I have a oracle query which is executed once a month to get the order details processed. This query is taking a painfully lot of time to execute. ( More than thirty mins ). Therefore I am trying to optimize this. I have a decent knowledge in Oracle and I will explain what I have tried so far. Still, it takes around 20 minutes to complete. This is the query. Oracle version is 11g.
SELECT store_typ, store_no, COUNT(order_no) FROM
(
SELECT DISTINCT(order_no), store.store_no, store.store_typ FROM
(
SELECT trx.order_no,trx.ADDED_DATE, odr.prod_typ, odr.store_no FROM daily_trx trx
LEFT OUTER JOIN
(
SELECT odr.order_no,odr.prod_typ,prod.store_no FROM order_main odr
LEFT OUTER JOIN ORDR_PROD_TYP prod
on odr.prod_typ = prod.prod_typ
) odr
ON trx.order_no= odr.order_no
) daily_orders ,
(SELECT store_no,store_typ FROM main_stores ) store
WHERE 1=1
and daily_orders.order_no !='NA'
and store.store_no = daily_orders.store_no
AND to_timestamp(to_char(daily_orders.ADDED_DATE,'DD-MM-YYYY HH24:MI:SS'),'DD-MM-YYYY HH24:MI:SS') >= to_date('01-05-2020 00:00:00','DD-MM-YYYY HH24:MI:SS')
AND to_timestamp(to_char(daily_orders.ADDED_DATE,'DD-MM-YYYY HH24:MI:SS'),'DD-MM-YYYY HH24:MI:SS') <= to_date('31-05-2020 23:59:59','DD-MM-YYYY HH24:MI:SS')
)
GROUP BY store_typ, store_no
Background
- order_main - This table has over 4 million records
- I introduced index for order_no column which reduced time to execute.
My questions are as follows.
1) Will it help if I move date validation inside the inner query like this ?
SELECT store_typ, store_no, COUNT(order_no) FROM
(
SELECT DISTINCT(order_no), store.store_no, store.store_typ FROM
(
SELECT trx.order_no,trx.ADDED_DATE, odr.prod_typ, odr.store_no FROM daily_trx trx
LEFT OUTER JOIN
(
SELECT odr.order_no,odr.prod_typ,prod.store_no FROM order_main odr
LEFT OUTER JOIN ORDR_PROD_TYP prod
on odr.prod_typ = prod.prod_typ
) odr
ON trx.order_no= odr.order_no
WHERE to_timestamp(to_char(daily_orders.ADDED_DATE,'DD-MM-YYYY HH24:MI:SS'),'DD-MM-YYYY HH24:MI:SS') >= to_date('01-05-2020 00:00:00','DD-MM-YYYY HH24:MI:SS')
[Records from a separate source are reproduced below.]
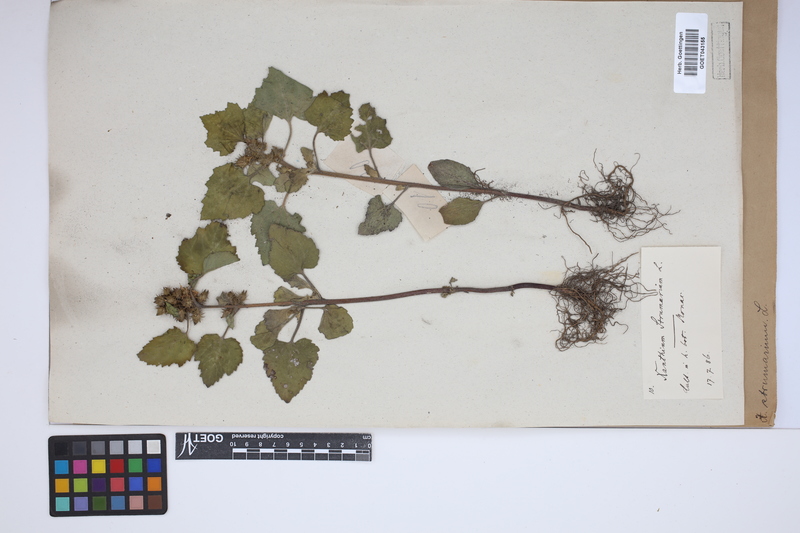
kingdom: Plantae
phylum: Tracheophyta
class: Magnoliopsida
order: Asterales
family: Asteraceae
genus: Xanthium
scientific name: Xanthium strumarium
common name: Rough cocklebur
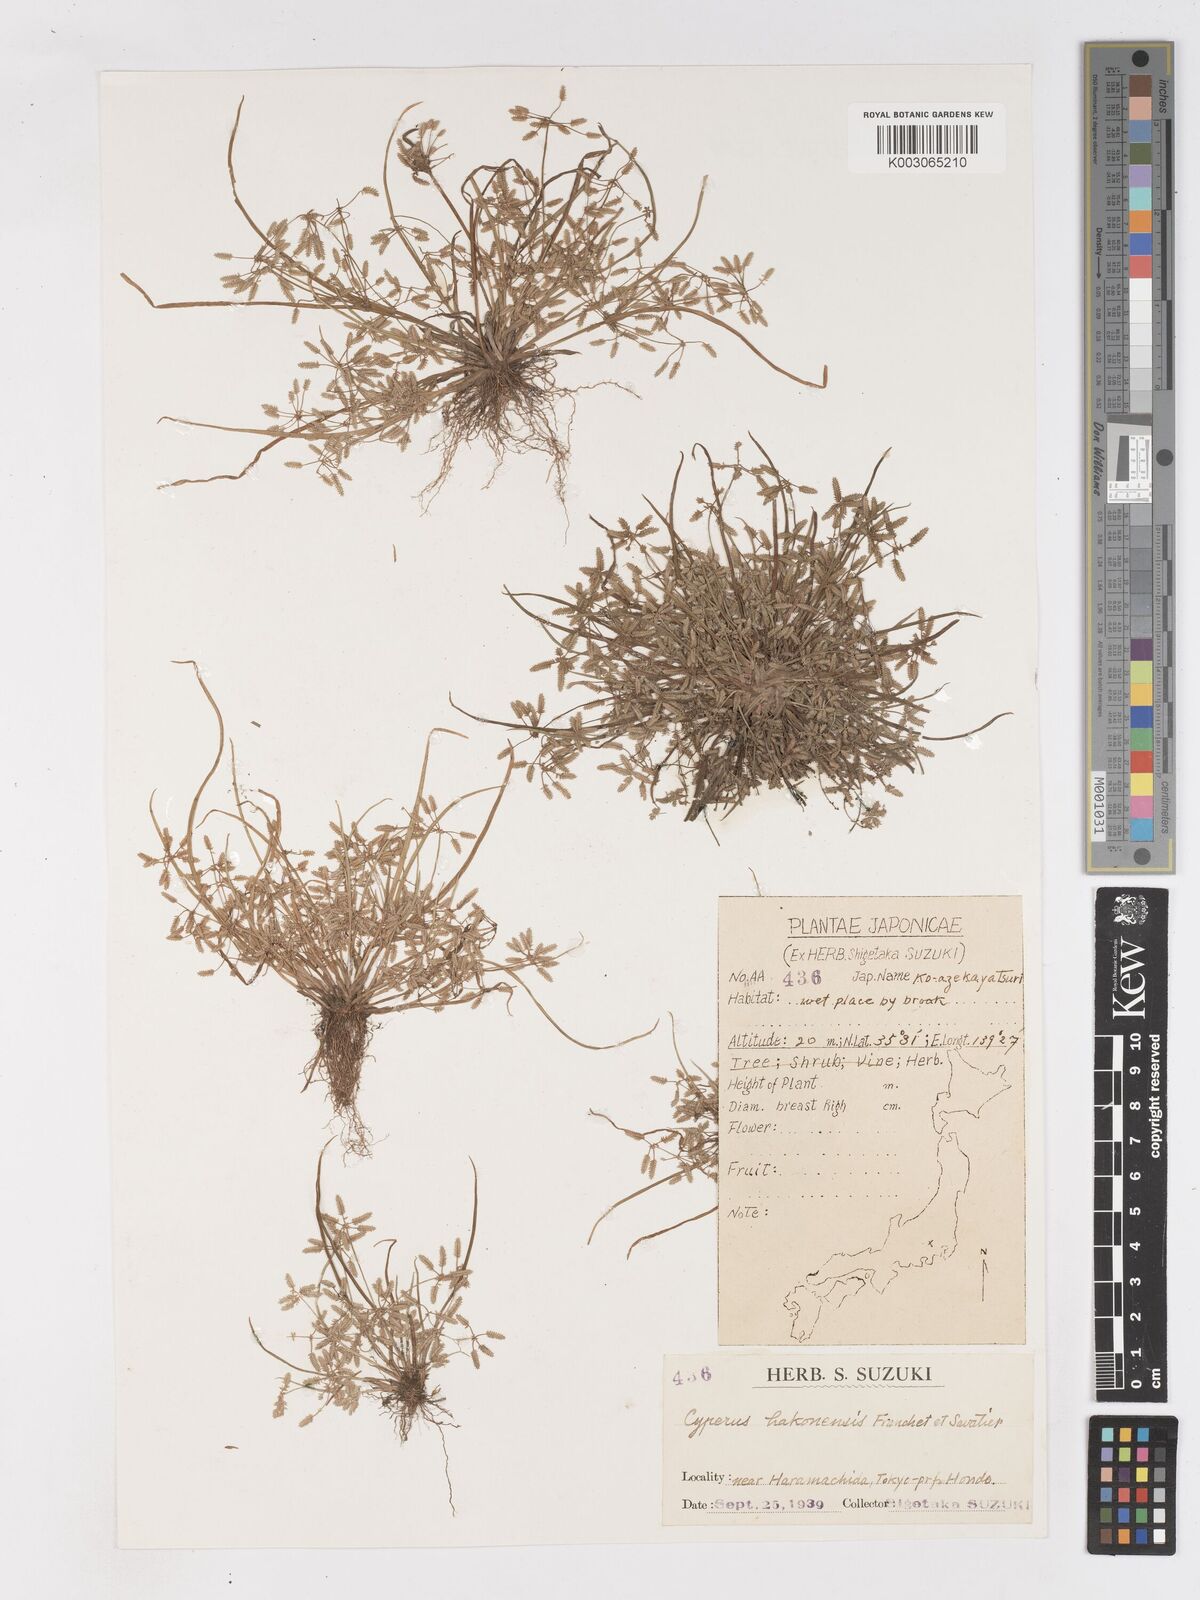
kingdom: Plantae
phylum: Tracheophyta
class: Liliopsida
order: Poales
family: Cyperaceae
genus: Cyperus
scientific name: Cyperus flaccidus
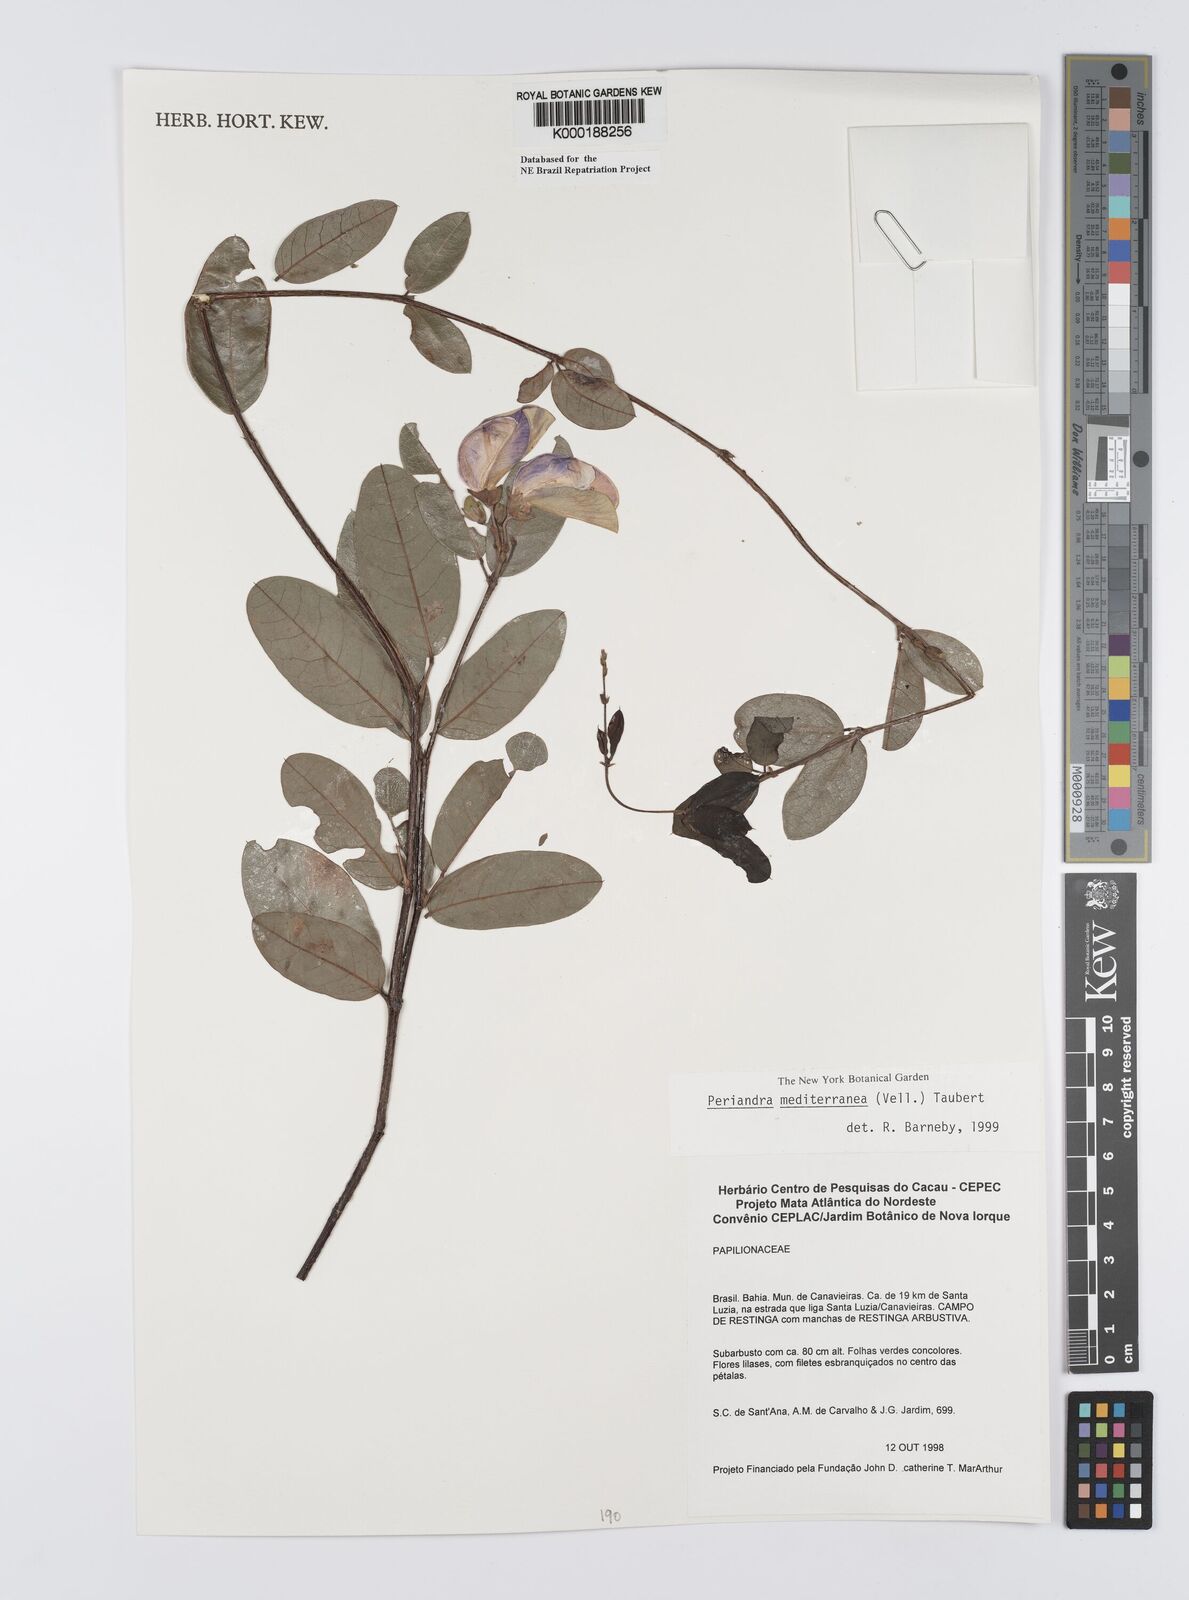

AND to_timestamp(to_char(daily_orders.ADDED_DATE,'DD-MM-YYYY HH24:MI:SS'),'DD-MM-YYYY HH24:MI:SS') <= to_date('31-05-2020 23:59:59','DD-MM-YYYY HH24:MI:SS')
) daily_orders ,
(SELECT store_no,store_typ FROM main_stores ) store
WHERE 1=1
and daily_orders.order_no !='NA'
and store.store_no = daily_orders.store_no
--AND to_timestamp(to_char(daily_orders.ADDED_DATE,'DD-MM-YYYY HH24:MI:SS'),'DD-MM-YYYY HH24:MI:SS') >= to_date('01-05-2020 00:00:00','DD-MM-YYYY HH24:MI:SS')
--AND to_timestamp(to_char(daily_orders.ADDED_DATE,'DD-MM-YYYY HH24:MI:SS'),'DD-MM-YYYY HH24:MI:SS') <= to_date('31-05-2020 23:59:59','DD-MM-YYYY HH24:MI:SS')
)
GROUP BY store_typ, store_no
2) Could someone please suggest any other improvements that can be done to this query?
3) Additional indexing would help in any other tables / columns ? Only daily_trx and order_main tables are the tables that contains huge amount of data.